Frequently Asked Questions
Should I ever block a deploy on RUM data?
Not the pre-merge gate — RUM only exists after traffic hits the new code, so it cannot fail a pull request. You can, however, wire a post-deploy RUM check that auto-rolls-back when the field P75 regresses past budget for two consecutive windows. That is a safety net, not the merge gate.
Why does my lab INP look fine but field INP fails budget?
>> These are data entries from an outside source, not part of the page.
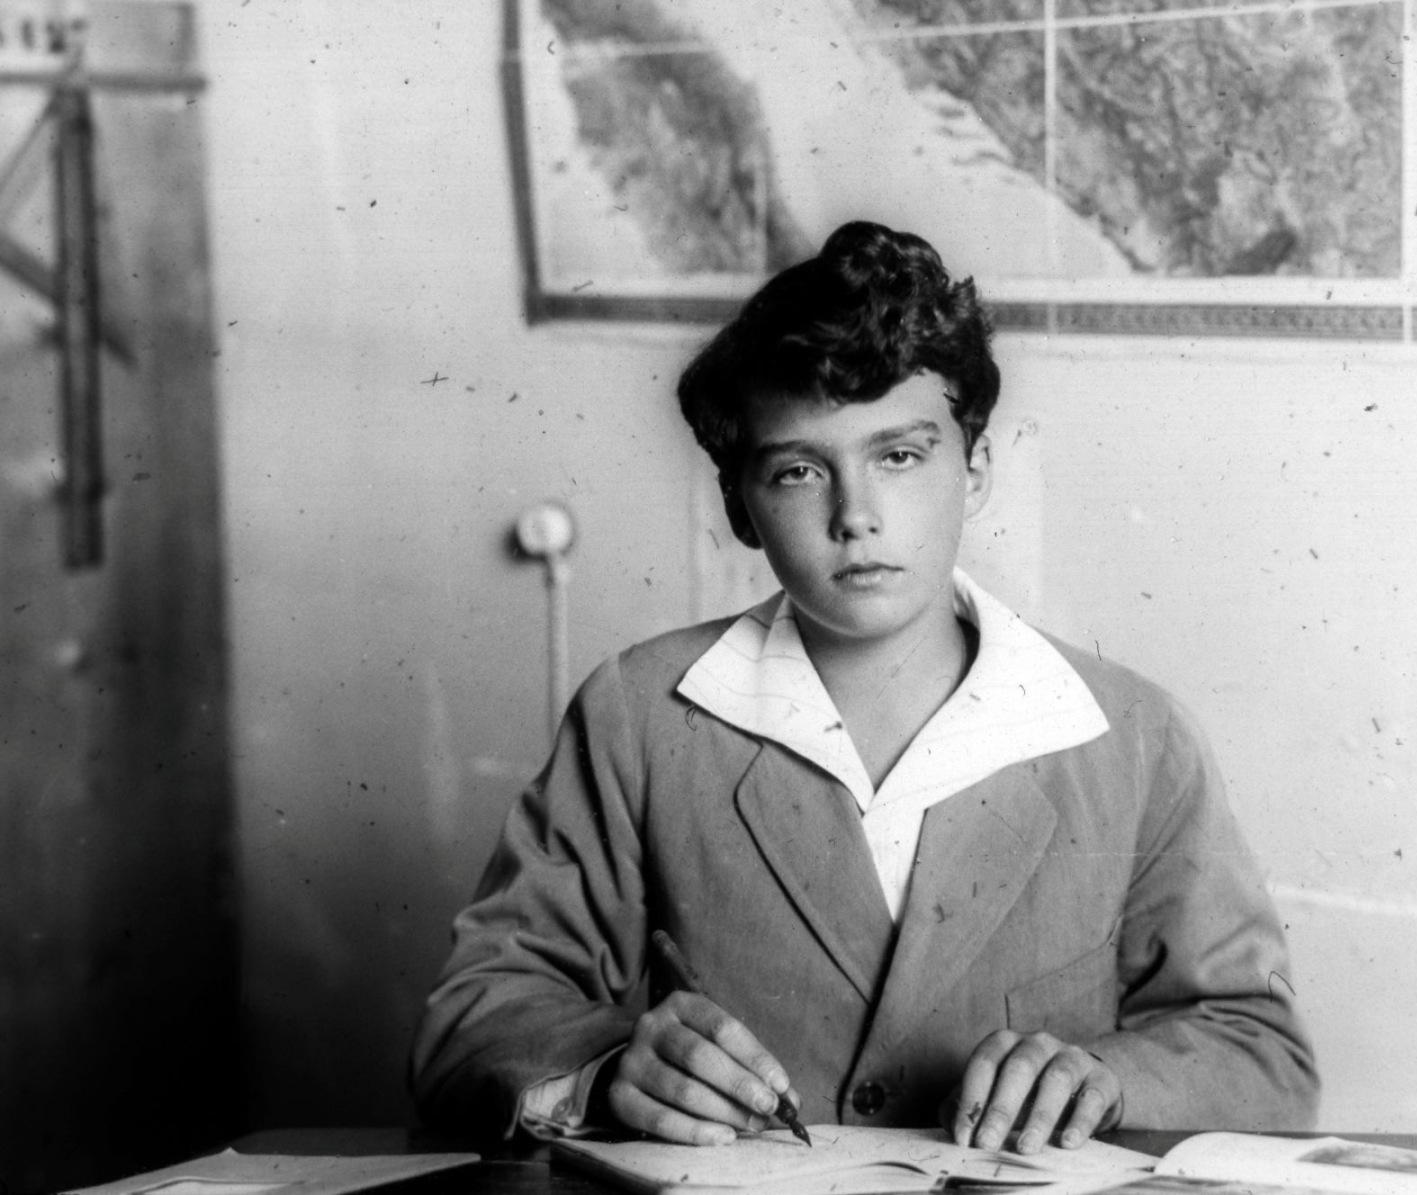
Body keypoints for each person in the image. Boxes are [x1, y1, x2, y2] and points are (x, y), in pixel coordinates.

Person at [409, 221, 1319, 1152]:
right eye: (800, 471)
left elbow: (1262, 1053)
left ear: (975, 470)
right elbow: (476, 1016)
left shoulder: (1132, 735)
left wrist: (1111, 1077)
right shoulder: (637, 715)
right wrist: (609, 1067)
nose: (855, 516)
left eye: (899, 456)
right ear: (741, 507)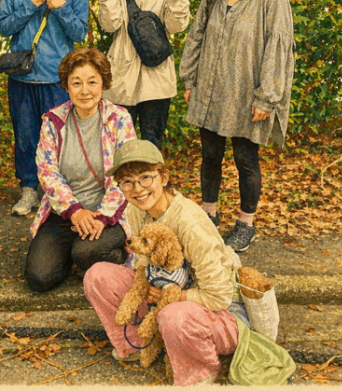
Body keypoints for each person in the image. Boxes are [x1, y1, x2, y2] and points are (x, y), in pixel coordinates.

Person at [83, 139, 249, 386]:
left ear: (164, 177)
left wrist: (171, 296)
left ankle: (200, 369)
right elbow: (142, 259)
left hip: (223, 313)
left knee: (173, 315)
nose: (137, 189)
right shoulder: (136, 209)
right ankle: (138, 344)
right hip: (170, 292)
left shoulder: (190, 224)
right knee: (97, 276)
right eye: (127, 181)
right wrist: (151, 287)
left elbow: (220, 296)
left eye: (146, 177)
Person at [179, 0, 295, 252]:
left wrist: (267, 97)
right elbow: (197, 36)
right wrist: (190, 79)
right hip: (210, 90)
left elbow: (278, 48)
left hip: (248, 96)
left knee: (246, 160)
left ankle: (245, 223)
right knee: (210, 155)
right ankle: (209, 215)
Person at [0, 0, 89, 217]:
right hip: (23, 77)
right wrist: (30, 3)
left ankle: (57, 193)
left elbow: (80, 32)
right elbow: (4, 27)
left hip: (58, 78)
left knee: (60, 139)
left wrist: (61, 7)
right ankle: (28, 190)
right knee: (25, 137)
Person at [25, 48, 136, 292]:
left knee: (86, 252)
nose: (84, 90)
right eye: (76, 83)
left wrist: (103, 217)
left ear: (103, 83)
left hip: (108, 213)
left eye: (92, 82)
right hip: (66, 212)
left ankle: (112, 254)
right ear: (67, 86)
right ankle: (75, 253)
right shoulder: (53, 121)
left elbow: (126, 174)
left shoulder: (119, 119)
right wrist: (75, 211)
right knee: (39, 277)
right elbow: (47, 171)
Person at [91, 0, 191, 150]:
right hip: (121, 78)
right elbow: (109, 25)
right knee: (118, 144)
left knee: (151, 144)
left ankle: (151, 175)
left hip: (156, 81)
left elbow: (176, 26)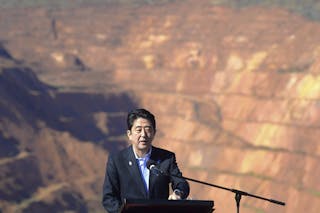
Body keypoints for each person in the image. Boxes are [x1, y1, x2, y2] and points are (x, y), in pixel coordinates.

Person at [102, 108, 190, 213]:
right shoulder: (117, 160)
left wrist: (178, 193)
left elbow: (181, 183)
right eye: (138, 130)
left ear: (154, 133)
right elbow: (109, 198)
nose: (143, 135)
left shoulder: (166, 158)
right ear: (129, 134)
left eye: (148, 129)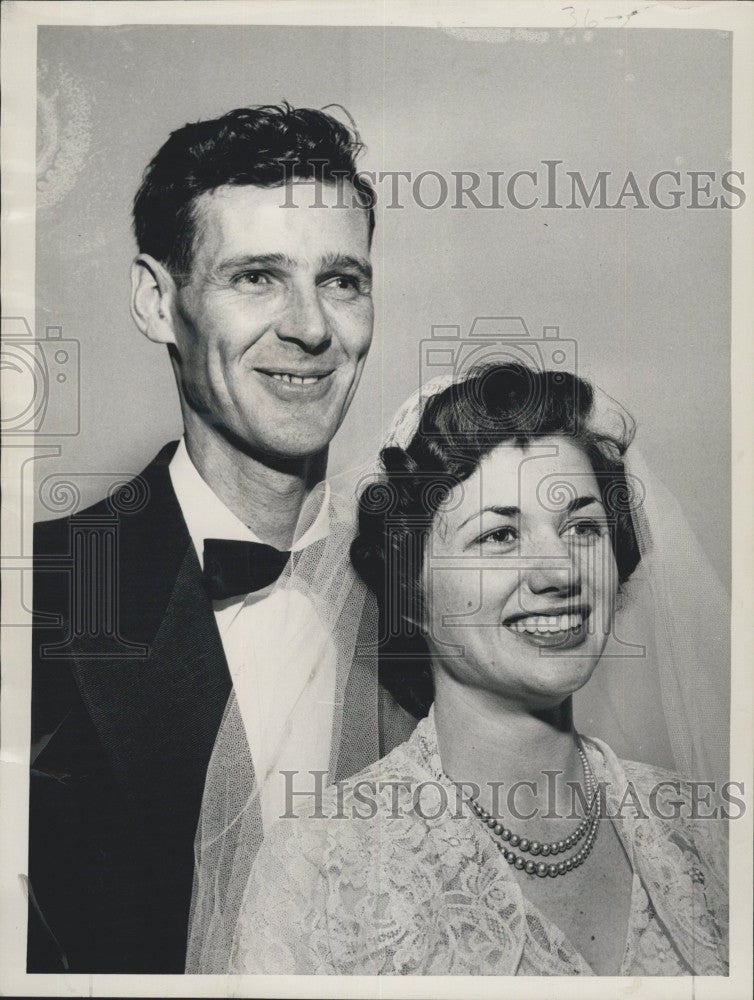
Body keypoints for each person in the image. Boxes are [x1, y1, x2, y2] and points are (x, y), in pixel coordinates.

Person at [27, 103, 416, 974]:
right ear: (157, 300)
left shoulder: (443, 599)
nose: (311, 328)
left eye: (342, 280)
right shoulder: (39, 593)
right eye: (257, 278)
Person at [190, 362, 729, 975]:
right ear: (411, 591)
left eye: (582, 526)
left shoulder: (708, 832)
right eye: (499, 536)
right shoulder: (322, 872)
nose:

Lab INP is driven by a scripted interaction on a fast emulated CPU, while field INP captures every real tap and click on slow devices with contended main threads. Treat synthetic INP as directional, gate it as a warn, and set the real target from field P75 using Percentile-Based Threshold Tuning.
How large a RUM sample do I need to trust the field P75?
Enough sessions per route per window that the P75 is stable run to run — typically a few thousand. Below that, use the sampling and confidence guidance in RUM sampling strategies before acting on the number.